** CONSIGNE A **
Recopiez le passage de l'entrevue avec Louise Archambault situé entre "Puis, c’est aussi" et "en même temps!", ces deux bouts de phrase compris.
** CONSIGNE B **
D'après l'entrevue avec Louise Archambault, de quel roman le film Il pleuvait des oiseaux est-il tiré?
** CONSIGNE C **
Nommez tous les acteurs du film cités dans l'entrevue avec Louise Archambault.

** BLOC DE TEXTE **
···

Louise Archambault : la beauté des autres

La cinéaste dévoilera son troisième film le 13 septembre, un récit émouvant tricoté autour de trois ermites et des idées de liberté et de deuxième chance.
Adapté du roman éponyme célébré de Jocelyne Saucier, Il pleuvait des oiseaux est assurément un des films attendus de cette rentrée cinéma, d’autant plus qu’il réunit trois acteurs d’une solidité à toute épreuve – Andrée Lachapelle, Rémy Girard et Gilbert Sicotte –, et qu’il est signé Louise Archambault, déjà réalisatrice de deux films ayant marqué les esprits, Familia et Gabrielle.
Nous avons rencontré Louise Archambault.
À la lecture d’Il pleuvait des oiseaux, qu’est-ce qui vous a semblé cinématographique?
Louise Archambault : Bien sûr, j’ai été interpellée par l’histoire, mais c’est surtout par la suite, plusieurs mois après, que j’ai réalisé que le roman m’était resté en tête. L’ambiance, les personnages qui portent tous un bagage, mais sans misérabilisme ou sans que ce soit édulcoré, la thématique, l’ouverture sur la différence, sur l’autre, l’ode à l’amour, à la vie… Ça revenait tout le temps dans ma tête et je me suis dit que j’avais vraiment envie de partager ce sentiment-là. Je ne savais pas si c’était casse-gueule, mais je savais que je le voyais, je voyais les images.
Peut-être parce qu’à la lecture, je sentais bien qu’il y avait quelque chose de plus grand que moi dans cette histoire. Dans cette forêt, on devient forcément humbles!
Puis, c’est aussi un récit qui fait du bien, et je trouve qu’on est dans une ère où l’on est parfois cyniques. Tendre la main vers l’autre et la différence, ça fait du bien, sans pourtant que ce soit juste gentil, parce que le côté brut des éléments, de la nature, mais aussi des personnages qui restent authentiques ressort bien. Cette lueur d’espoir, ce côté « peu importe ce que tu as vécu, ouvre-toi aux autres parcours possibles » me parlait.

Est-ce que le choix des acteurs s’est fait immédiatement? Réunir Rémy Girard, Gilbert Sicotte et Andrée Lachapelle, c’est comme conduire trois Rolls en même temps!

···

** EXTRAIT DE DONNÉES **
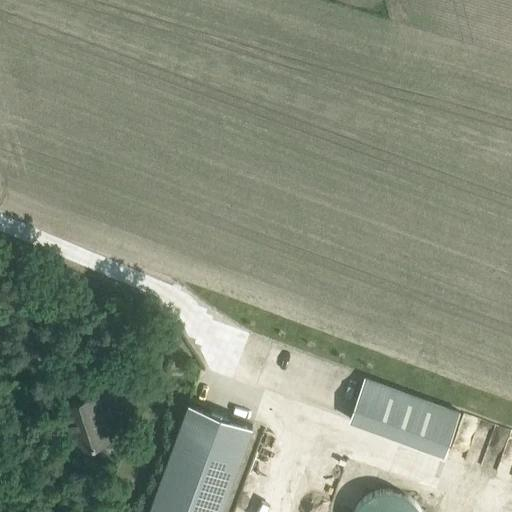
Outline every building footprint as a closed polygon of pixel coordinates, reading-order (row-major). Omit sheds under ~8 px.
[(119,363),(118,361),(88,370),(94,389),(124,379),(123,377),(136,374),(131,359),(119,363)] [(444,453),(460,409),(365,375),(349,419),(444,453)] [(64,402),(78,447),(112,436),(98,391),(64,402)] [(147,511),(220,511),(253,423),(189,400),(147,511)] [(388,489),(386,489),(384,489),(381,489),(379,490),(377,490),(375,491),(372,492),(370,493),(367,495),(365,496),(364,498),(362,500),(361,501),(359,503),(357,505),(355,508),(354,510),(353,511),(422,511),(421,508),(420,507),(419,505),(417,502),(415,500),(413,499),(412,497),(411,496),(408,495),(405,493),(403,492),(400,491),(399,490),(397,490),(395,489),(392,489),(388,489)]
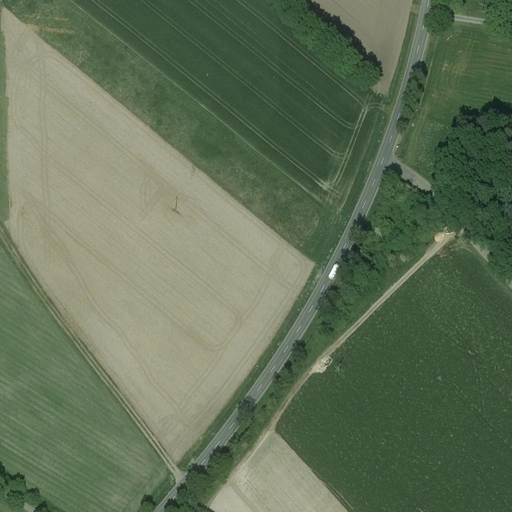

···

** SOLUTION COMPLÈTE A **
Puis, c’est aussi un récit qui fait du bien, et je trouve qu’on est dans une ère où l’on est parfois cyniques. Tendre la main vers l’autre et la différence, ça fait du bien, sans pourtant que ce soit juste gentil, parce que le côté brut des éléments, de la nature, mais aussi des personnages qui restent authentiques ressort bien. Cette lueur d’espoir, ce côté « peu importe ce que tu as vécu, ouvre-toi aux autres parcours possibles » me parlait.

Est-ce que le choix des acteurs s’est fait immédiatement? Réunir Rémy Girard, Gilbert Sicotte et Andrée Lachapelle, c’est comme conduire trois Rolls en même temps!

** SOLUTION COMPLÈTE B **
Du roman Il pleuvait des oiseaux de Jocelyne Saucier.

** SOLUTION COMPLÈTE C **
Andrée Lachapelle, Rémy Girard, Gilbert Sicotte